O modelo de atenção e o financiamento do nosso sistema universal de saúde, as relações público-privado na saúde, e as relações de trabalho no SUS

Mesmo levando em consideração a conquista histórica que significa o Sistema Único de Saúde (SUS) do nosso país, devemos ter muito claro as enormes dificuldades que significam a sua implementação dado a nossa história de tratamento do Estado com relações de fisiologismo, clientelismo, patrimonialismo, loteamento e privatização por grupos e corporações organizadas, como também de um financiamento insuficiente e equivocado e um modelo de atenção distorcido.

Assim, se por um lado temos um sistema com significativos avanços e que tem sido de uma importância incomensurável para toda a população brasileira, de outro há ainda gargalos que são produtos de toda essa nossa cultura e que necessitam de um tratamento correto e sintonizado com os princípios da Reforma Sanitária.

Neste artigo, dividido em três partes, faço considerações sobre aspectos estratégicos da gestão do SUS, derivadas de análises e reflexões que venho compartilhando com profissionais de saúde do SUS, em fóruns sindicais e espaços de elaboração política, como conferências e conselhos de saúde, realizados em diferentes regiões do Brasil. Nesta Parte 1, abordo o modelo de atenção e o financiamento do nosso sistema universal de saúde, as relações público-privado na saúde, as relações de trabalho no SUS. Na Parte 2 estarão contemplados temas relacionados com as formas de organização que vêm sendo propostas para o SUS, como a fundação “estatal” de direito privado, o serviço social autônomo e a empresa pública, como a Empresa Brasileira de Serviços Hospitalares (EBSERH). Nessa parte analisarei também o caso dos hospitais federais do Rio de Janeiro. Concluo o artigo analisando, na Parte 3, os conflitos derivados do que propôs historicamente o movimento da Reforma Sanitária, a realidade atual da gestão do SUS e as alternativas legais e compatíveis com a Reforma Sanitária, para recolocar o SUS no caminho de onde não deveria ter sido desviado.

Segue a Parte 1. 

Modelo de atenção e financiamento

A nossa prática corrente tem sido do tratamento da doença em detrimento de ações que possibilitem a promoção efetiva da saúde. Quando analisamos o SUS, nos seus 34 anos, após a regulamentação pelas leis 8.080 e 8.142, percebemos que apesar de importantes avanços pontuais e de relevância e impacto no contexto socioepidemiológico, continuamos presos a uma lógica focada nos medicamentos, nos leitos hospitalares, medicocêntrica e mais recentemente nos exames de alto custo.

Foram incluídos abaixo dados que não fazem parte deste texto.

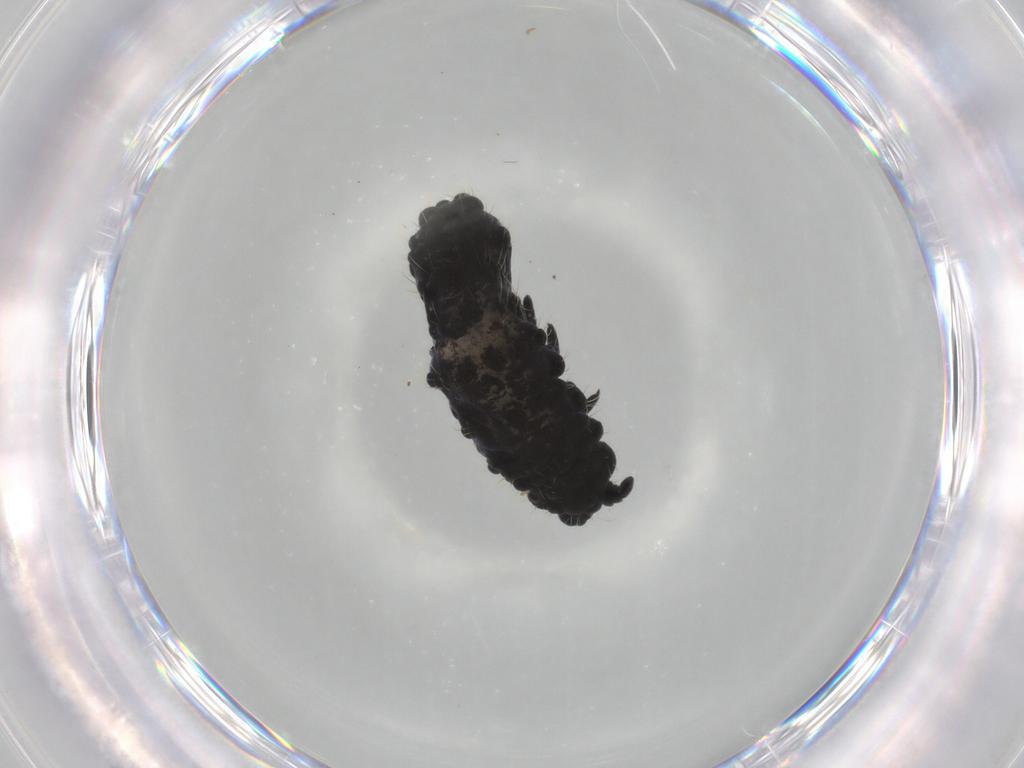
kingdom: Animalia
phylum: Arthropoda
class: Collembola
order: Poduromorpha
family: Neanuridae
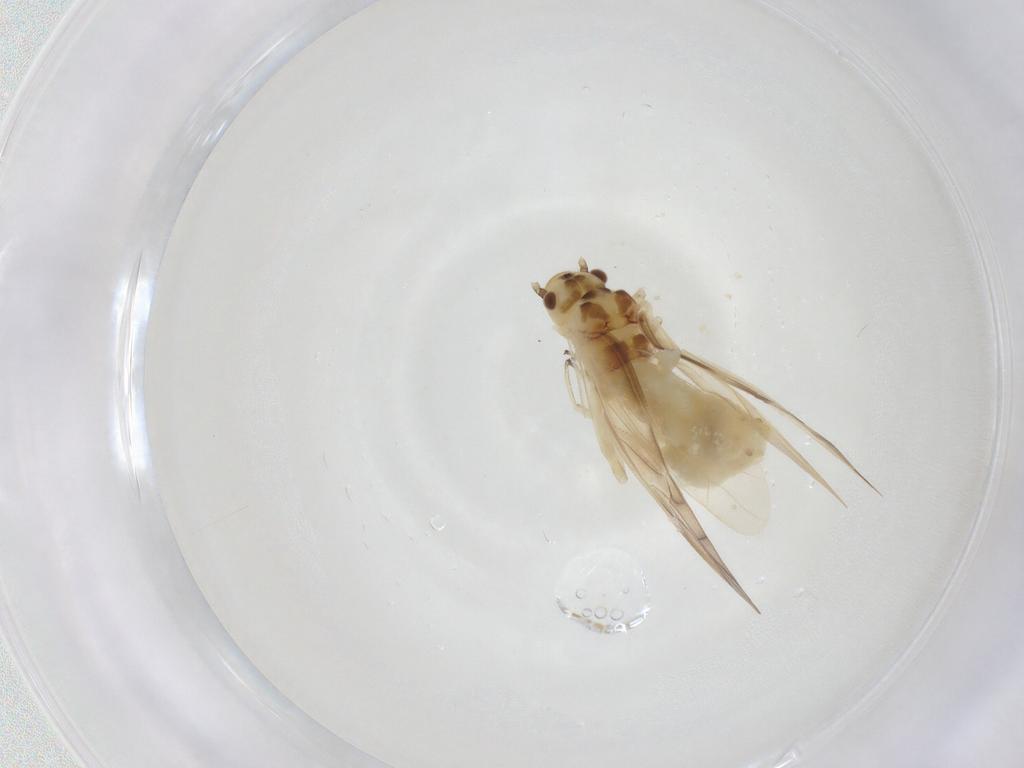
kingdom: Animalia
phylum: Arthropoda
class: Insecta
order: Psocodea
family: Caeciliusidae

O descompromisso com uma efetiva e agressiva prática de promoção da saúde inclusive com ações intersetoriais perenes e coordenadas, tem significado a manutenção de um quadro típico de países miseráveis com incidência de moléstias que há muito não mais fazem parte do mundo civilizado, onde a dengue, tuberculose e outros são exemplos clássicos. Ao mesmo tempo, isso tem gerado também uma demanda cada vez mais crescente por tratamentos cada vez mais especializados e de custos cada vez mais elevados, colocando em xeque não só a capacidade de financiamento, mas o próprio sistema como um todo.

Não temos programas que possibilitem diagnóstico precoce e um acompanhamento racional e integral de diabetes, hipertensão, oftalmologia, saúde mental, assistência farmacêutica, oncologia, saúde bucal e outros e somos obrigados, em consequência, a arcar com os desumanos e insustentáveis tratamentos de hemodiálise, procedimentos cirúrgicos, transplantes, intoxicações e câncer, só para citar alguns.

Em função disso é também fundamental alterar a forma de financiamento global do sistema, superando a contraproducente lógica verticalizada e de pagamentos por procedimentos – que estimula a mercantilização e a corrupção – onde a tabela de procedimentos é o símbolo maior, passando-se a definir a proposta orçamentária de acordo com as necessidades de cada local referenciado, pactuando-se metas a serem atingidas e definindo os correspondentes e permanentes processos de acompanhamento e avaliação.

Para isso a extinção das famigeradas emendas parlamentares, poderoso instrumento de coerção, cooptação e clientelismo político eleitoreiro nunca sintonizadas com os Planos de Saúde e as reais e imediatas necessidades do Sistema e da população, é absolutamente fundamental.

Assim sendo, uma agressiva política de prevenção de doenças e promoção da saúde, de ações intersetoriais que contemplem as áreas de segurança, transporte, educação, emprego e renda e violência em suas mais variadas faces são fundamentais objetivando a construção de um novo modelo de saúde coerente e sintonizado com os ditames conceituais do nosso Sistema.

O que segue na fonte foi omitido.